What the task requires :: Exactly the lines below from the one with "개별 부서에서 캐.." up to and including the one with "(02) 979 - 5318" make up the answer, with nothing else added.

Segment Start: Given records

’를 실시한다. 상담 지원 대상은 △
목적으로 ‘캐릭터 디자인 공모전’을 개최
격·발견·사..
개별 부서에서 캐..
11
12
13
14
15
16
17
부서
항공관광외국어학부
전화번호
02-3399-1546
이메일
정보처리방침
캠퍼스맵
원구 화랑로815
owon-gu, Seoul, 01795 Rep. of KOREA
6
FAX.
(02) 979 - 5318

Segment End: Given records
Segment Start: Given records

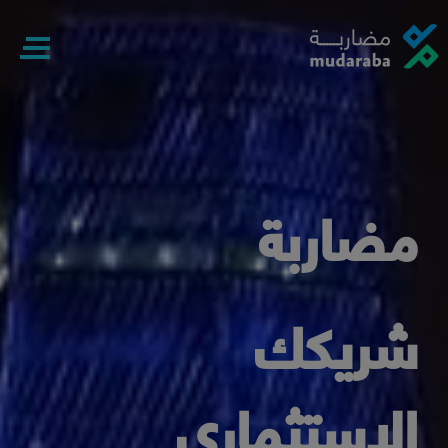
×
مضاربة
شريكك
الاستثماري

Segment End: Given records

Exercise answer ::
개별 부서에서 캐..
11
12
13
14
15
16
17
부서
항공관광외국어학부
전화번호
02-3399-1546
이메일
정보처리방침
캠퍼스맵
원구 화랑로815
owon-gu, Seoul, 01795 Rep. of KOREA
6
FAX.
(02) 979 - 5318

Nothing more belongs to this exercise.